1940

De Tweede Wereldoorlog

De Duitse bezetting had grote gevolgen voor de Nederlandse economie. De schatkist leed zwaar onder de bepaling dat Nederland moest meebetalen aan de kosten van de Duitse oorlogsvoering en de bezetting. Gevolg was dat de staatsschuld tussen 1939 en 1945 steeg van 4 naar 20 miljard gulden. Gedwongen export van goederen naar Duitsland veroorzaakte schaarste en leidde tot prijzen die soms wel honderd keer zo hoog waren als voor de oorlog. Het gebrek aan goederen betekende ook dat mensen hun geld op andere manieren gingen gebruiken. Er was een grotere vraag naar effecten, mensen spaarden drie keer zoveel, er werden meer levensverzekeringen afgesloten en wie een hypotheek had loste die versneld af.

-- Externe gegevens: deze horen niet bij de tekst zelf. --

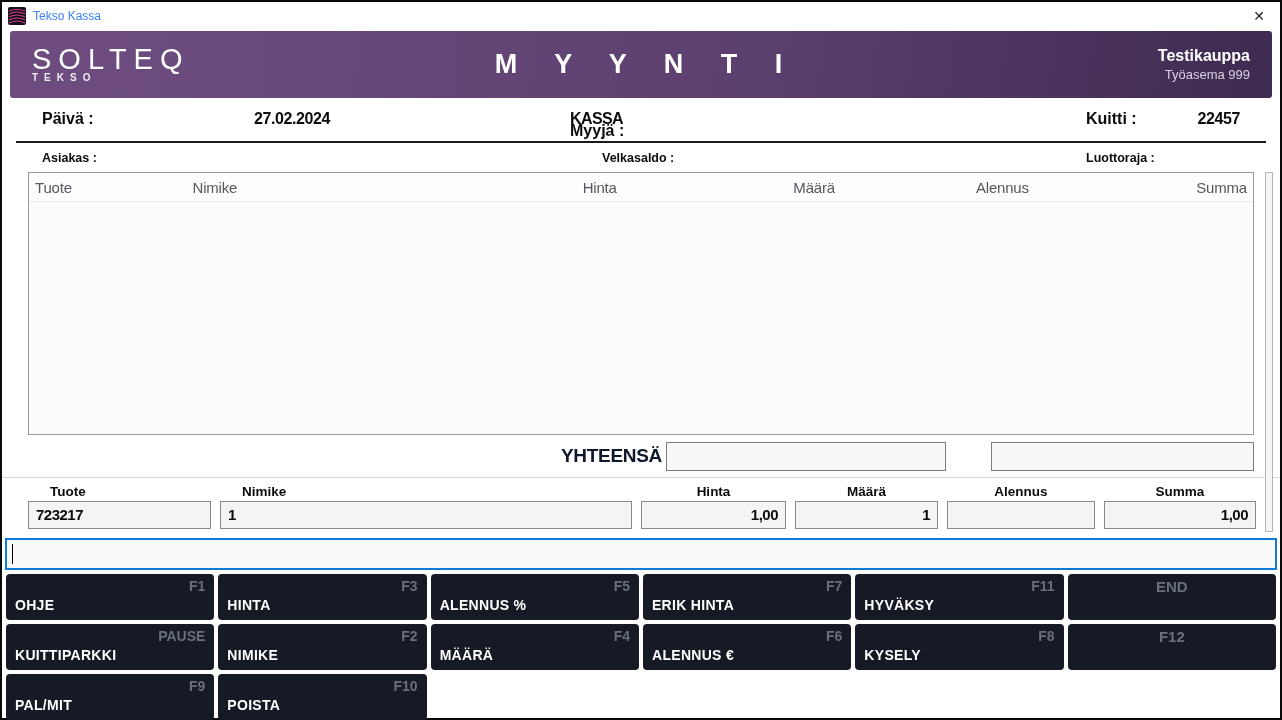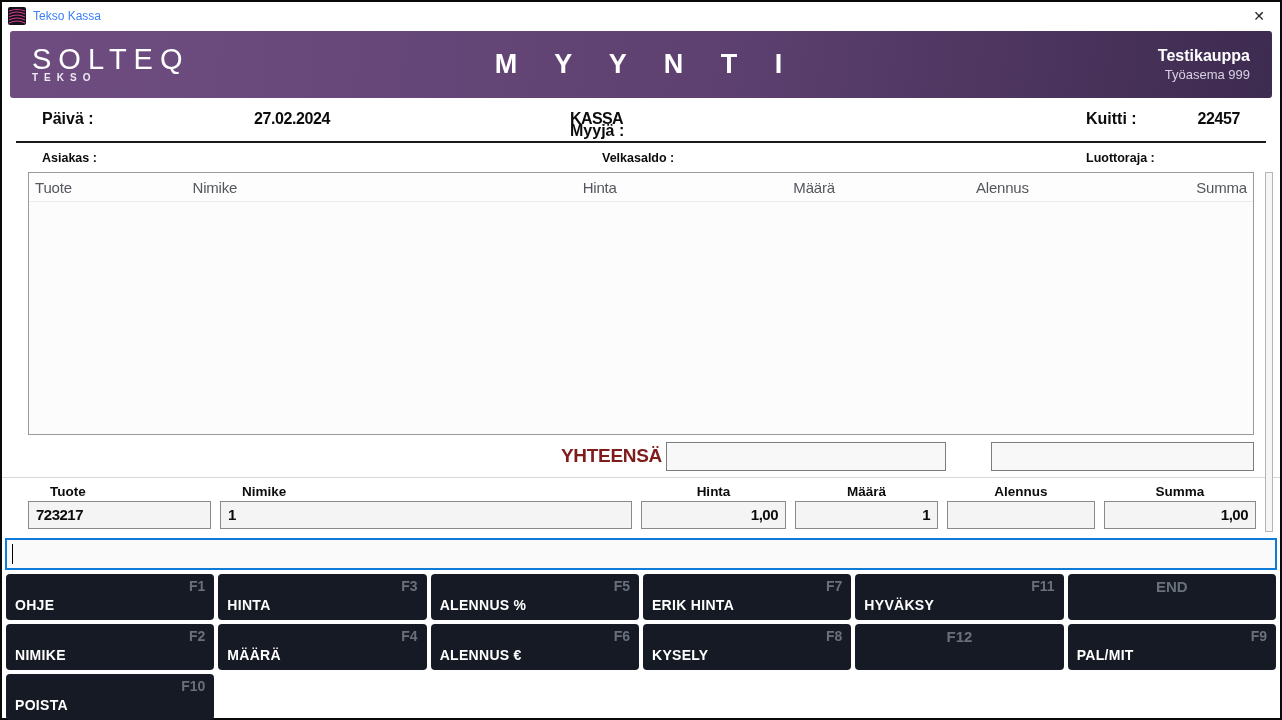--- a/index.html
+++ b/index.html
@@ -50,21 +50,21 @@
   .th-nimike { width:27%; text-align:left; }
   .th-hinta { width:8%; text-align:right; }
   .th-maara { width:18%; text-align:right; }
   .th-alennus { width:16%; text-align:right; }
   .th-summa { flex:1; text-align:right; }
   .tbody { flex:1; background:#fcfcfc; }
   .scroll-strip { position:absolute; top:0; right:7px; width:8px; height:360px; background:#f6f6f6; border:1px solid #b5b5b5; }
 
   
   .totals-row { height:43px; display:flex; align-items:center; flex:0 0 auto; padding-right:26px; border-bottom:1px solid #d8d8d8; }
-  .totals-label { margin-left:auto; font-size:19px; font-weight:700; letter-spacing:-0.3px; color:#7f1d1d; padding-right:4px; }
+  .totals-label { margin-left:auto; font-size:19px; font-weight:700; letter-spacing:-0.3px; color:#0f172a; padding-right:4px; }
   .total-box { width:280px; height:29px; background:#f8f8f8; border:1px solid #7c7c7c; font-size:15px; font-weight:700; text-align:right; padding:4px 8px; }
   .total-box2 { width:263px; margin-left:45px; }
 
   
   .entry { flex:0 0 auto; padding:6px 24px 0 26px; }
   .entry-row { display:flex; gap:9px; }
   .el { font-size:13.5px; font-weight:700; color:#0c0c0c; padding-bottom:2px; }
   .el.l { text-align:left; padding-left:22px; }
   .el.c { text-align:center; }
   .ef { height:28px; background:#f4f4f4; border:1px solid #8a8a8a; font-size:15px; font-weight:700; letter-spacing:-0.5px; color:#0c0c0c; padding:4px 7px; white-space:nowrap; }
@@ -202,20 +202,24 @@
       <span class="flabel">ERIK HINTA</span>
     </div>
     <div class="fbtn">
       <span class="fkey">F11</span>
       <span class="flabel">HYVÄKSY</span>
     </div>
     <div class="fbtn">
       <span class="fkey center">END</span>
       <span class="flabel"></span>
     </div>
+    <div class="fbtn">
+      <span class="fkey">PAUSE</span>
+      <span class="flabel">KUITTIPARKKI</span>
+    </div>
 
     <div class="fbtn">
       <span class="fkey">F2</span>
       <span class="flabel">NIMIKE</span>
     </div>
     <div class="fbtn">
       <span class="fkey">F4</span>
       <span class="flabel">MÄÄRÄ</span>
     </div>
     <div class="fbtn">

De beurs bleef tijdens bezettingsperiode de meeste tijd open, maar werd gecontroleerd en beperkt door de Duitsers. Een zeer pijnlijke maatregel is de ontzegging van de toegang tot de beurs voor joodse leden. Dieptepunt in de geschiedenis van de Amsterdamse beurs is de doorverkoop op de beursvloer van door de bezetter geroofde effecten van joodse Nederlanders. Na de oorlog was het rechtsherstel en de rol die de Vereniging voor de Effectenhandel daarbij had gespeeld een gevoelige en slepende kwestie. In 1953 werd een regeling getroffen waarbij de oorspronkelijke joodse eigenaren 90 procent van de waarde van de gestolen effecten terugkregen. In het jaar 2000 kwam het tot definitieve afronding en een spijtbetuiging van de beurs. Daarbij werd ook de resterende 10 procent (inclusief vruchten) terugbetaald.